Cet essor se traduit dans les chiffres. Par exemple, la France contribue largement au succès planétaire de cet (autre) « or noir ». Malgré sa taille, notre pays se situe au 7ème rang mondial derrière le Brésil, les Etats-Unis, l’Allemagne, l’Indonésie, le Japon et l’Italie et ce, … sans en produire une seule fève ou presque ! Il faut dire que si le secteur est très concentré, le choix pour le consommateur semble illimité. Plus de 90% des foyers en achètent au moins une fois par an en grande surface et 72% déclarent en avoir une consommation quotidienne. Tous les acteurs ont bien compris cette inclination et ont développé dosettes et capsules, compartiment de marché le plus porteur (Vu le prix au kilo, bien plus élevé que le traditionnel café moulu, ce segment tire les chiffres d’affaires aussi).

Notons que cette marchandise, produit au Sud et consommé au Nord, est symptomatique d’une mondialisation qui voit les pays en développement exporter des matières premières et les pays industrialisés du Nord les transformer en produits manufacturés.

Y-a-t-il d’autres produits qui, comme le café, sont consommés par une clientèle fidèle qui s’adaptera aux prix du marché plutôt que de réduire sa consommation ?

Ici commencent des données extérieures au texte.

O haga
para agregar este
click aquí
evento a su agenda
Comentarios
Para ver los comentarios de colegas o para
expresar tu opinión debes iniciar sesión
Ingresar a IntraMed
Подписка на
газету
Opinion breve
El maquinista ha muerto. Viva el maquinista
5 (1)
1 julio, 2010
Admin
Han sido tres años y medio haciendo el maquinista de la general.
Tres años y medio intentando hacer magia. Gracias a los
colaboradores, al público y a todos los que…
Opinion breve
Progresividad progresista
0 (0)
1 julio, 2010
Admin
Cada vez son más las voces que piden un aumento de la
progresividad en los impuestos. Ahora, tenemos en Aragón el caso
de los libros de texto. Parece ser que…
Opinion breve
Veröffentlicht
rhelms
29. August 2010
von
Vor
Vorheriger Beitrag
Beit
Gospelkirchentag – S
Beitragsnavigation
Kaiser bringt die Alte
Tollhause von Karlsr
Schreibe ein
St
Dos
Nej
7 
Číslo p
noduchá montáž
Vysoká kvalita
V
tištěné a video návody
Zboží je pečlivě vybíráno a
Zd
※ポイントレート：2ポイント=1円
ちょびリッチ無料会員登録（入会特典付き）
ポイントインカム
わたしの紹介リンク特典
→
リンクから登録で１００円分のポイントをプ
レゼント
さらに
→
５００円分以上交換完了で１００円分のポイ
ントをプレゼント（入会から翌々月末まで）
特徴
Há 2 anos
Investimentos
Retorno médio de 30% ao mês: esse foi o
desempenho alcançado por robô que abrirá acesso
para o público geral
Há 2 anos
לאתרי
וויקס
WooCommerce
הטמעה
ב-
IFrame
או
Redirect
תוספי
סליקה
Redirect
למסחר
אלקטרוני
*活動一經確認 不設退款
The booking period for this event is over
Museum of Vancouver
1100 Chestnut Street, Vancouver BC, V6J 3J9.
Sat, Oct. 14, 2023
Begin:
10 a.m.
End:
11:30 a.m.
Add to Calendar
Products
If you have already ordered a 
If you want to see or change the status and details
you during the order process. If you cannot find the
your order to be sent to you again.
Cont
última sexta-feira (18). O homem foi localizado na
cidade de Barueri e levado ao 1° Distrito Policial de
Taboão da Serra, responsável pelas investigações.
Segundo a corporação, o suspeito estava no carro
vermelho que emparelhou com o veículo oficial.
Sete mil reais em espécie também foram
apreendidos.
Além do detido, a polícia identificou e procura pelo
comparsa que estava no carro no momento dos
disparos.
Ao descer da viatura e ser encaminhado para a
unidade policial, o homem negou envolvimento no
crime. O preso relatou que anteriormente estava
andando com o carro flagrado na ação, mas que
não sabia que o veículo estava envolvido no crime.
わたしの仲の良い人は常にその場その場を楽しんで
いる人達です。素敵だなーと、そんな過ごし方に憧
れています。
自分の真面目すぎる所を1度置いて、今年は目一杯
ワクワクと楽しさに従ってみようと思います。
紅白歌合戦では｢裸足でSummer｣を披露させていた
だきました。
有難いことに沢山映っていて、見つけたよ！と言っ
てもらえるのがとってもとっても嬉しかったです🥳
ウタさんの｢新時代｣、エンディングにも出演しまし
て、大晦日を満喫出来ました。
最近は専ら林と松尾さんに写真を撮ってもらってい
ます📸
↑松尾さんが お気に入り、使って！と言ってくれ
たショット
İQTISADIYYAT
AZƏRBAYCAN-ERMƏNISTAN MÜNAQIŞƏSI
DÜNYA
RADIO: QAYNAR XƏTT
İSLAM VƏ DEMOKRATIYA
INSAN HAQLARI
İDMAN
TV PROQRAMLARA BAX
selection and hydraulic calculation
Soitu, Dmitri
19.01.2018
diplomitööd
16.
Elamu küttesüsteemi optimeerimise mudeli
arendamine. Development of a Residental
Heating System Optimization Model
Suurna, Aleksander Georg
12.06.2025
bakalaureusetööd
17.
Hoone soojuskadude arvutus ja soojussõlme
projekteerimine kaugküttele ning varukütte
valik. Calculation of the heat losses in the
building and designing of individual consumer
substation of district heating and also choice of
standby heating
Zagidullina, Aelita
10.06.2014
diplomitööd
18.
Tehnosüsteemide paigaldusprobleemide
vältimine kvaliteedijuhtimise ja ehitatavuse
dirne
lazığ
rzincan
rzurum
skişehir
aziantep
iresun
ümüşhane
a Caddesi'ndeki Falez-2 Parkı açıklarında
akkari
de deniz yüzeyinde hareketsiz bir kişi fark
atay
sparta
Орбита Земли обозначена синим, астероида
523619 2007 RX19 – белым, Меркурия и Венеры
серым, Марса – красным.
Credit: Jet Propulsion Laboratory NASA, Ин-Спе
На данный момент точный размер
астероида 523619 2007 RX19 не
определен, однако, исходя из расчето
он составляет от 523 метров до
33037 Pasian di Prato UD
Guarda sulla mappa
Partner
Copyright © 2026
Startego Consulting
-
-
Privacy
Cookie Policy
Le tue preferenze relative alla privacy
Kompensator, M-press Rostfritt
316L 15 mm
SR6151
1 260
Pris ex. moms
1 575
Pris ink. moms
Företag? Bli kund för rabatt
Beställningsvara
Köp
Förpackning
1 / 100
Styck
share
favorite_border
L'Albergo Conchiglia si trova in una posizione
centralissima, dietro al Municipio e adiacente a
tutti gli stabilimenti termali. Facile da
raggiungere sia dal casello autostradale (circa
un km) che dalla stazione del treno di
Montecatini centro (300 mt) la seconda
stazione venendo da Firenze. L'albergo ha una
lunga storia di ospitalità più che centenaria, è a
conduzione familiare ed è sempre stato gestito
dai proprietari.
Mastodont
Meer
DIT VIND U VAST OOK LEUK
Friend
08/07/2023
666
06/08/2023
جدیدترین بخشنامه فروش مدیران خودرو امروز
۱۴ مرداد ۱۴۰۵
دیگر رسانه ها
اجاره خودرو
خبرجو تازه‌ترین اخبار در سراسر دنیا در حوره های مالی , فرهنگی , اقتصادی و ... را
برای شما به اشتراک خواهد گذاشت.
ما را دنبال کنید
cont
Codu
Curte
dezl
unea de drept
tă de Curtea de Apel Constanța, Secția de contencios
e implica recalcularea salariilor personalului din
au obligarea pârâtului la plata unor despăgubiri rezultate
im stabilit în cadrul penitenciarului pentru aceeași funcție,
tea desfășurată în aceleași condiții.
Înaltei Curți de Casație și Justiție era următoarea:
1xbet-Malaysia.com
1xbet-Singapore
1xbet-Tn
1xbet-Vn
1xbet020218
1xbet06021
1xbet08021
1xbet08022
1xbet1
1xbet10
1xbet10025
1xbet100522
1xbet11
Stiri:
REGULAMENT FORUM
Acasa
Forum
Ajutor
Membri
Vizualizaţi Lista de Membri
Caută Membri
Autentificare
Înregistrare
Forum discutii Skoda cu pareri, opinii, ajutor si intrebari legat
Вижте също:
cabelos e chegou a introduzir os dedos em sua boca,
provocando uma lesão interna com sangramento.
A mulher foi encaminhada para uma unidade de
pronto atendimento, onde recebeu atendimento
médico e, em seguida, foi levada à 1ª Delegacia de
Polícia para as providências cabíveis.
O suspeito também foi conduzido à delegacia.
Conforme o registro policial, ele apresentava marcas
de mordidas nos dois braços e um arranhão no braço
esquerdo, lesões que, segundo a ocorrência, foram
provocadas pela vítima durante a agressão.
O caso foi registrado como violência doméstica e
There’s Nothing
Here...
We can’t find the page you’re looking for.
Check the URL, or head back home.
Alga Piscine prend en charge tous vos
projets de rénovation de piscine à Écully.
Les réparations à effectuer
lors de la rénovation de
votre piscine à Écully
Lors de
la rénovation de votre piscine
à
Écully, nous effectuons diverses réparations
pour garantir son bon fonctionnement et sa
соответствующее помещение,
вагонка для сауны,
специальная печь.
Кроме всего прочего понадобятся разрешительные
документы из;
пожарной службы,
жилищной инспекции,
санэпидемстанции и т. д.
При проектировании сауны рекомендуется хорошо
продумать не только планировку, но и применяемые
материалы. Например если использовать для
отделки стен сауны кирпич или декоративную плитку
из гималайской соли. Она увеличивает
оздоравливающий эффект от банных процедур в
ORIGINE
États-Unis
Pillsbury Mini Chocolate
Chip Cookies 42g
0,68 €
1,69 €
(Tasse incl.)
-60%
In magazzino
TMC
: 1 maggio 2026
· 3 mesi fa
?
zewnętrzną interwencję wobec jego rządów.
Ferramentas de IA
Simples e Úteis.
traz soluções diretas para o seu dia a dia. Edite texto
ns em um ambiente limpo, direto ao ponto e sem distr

De manière générale, les buveurs de café sont significativement plus nombreux à n’avoir aucune préoccupation concernant l’alimentation alors que les consommateurs de thé ont une préoccupation plus marquée pour les produits « bio ». C’est pourquoi, aujourd’hui, le marché des boissons chaudes tente de trouver de nouveaux leviers de croissance du côté de la naturalité, de la « détox », du « bio » et du commerce éthique, quatre segments prometteurs et sur lesquels les consommateurs attendent les grandes marques comme les plus petites.

De leur côté, les industriels cherchent à diversifier les instants de consommation, pour plaire aux 16-20 ans. Ainsi, les boissons gourmandes s’invitent durant toute la journée : parfaites durant la pause snacking, irrésistibles pour le goûter, etc. !

On voit donc que tout concourt pour inciter la clientèle à consommer du café, de créer un réflexe (nouveaux comportements) sans prendre nécessairement attention à son prix.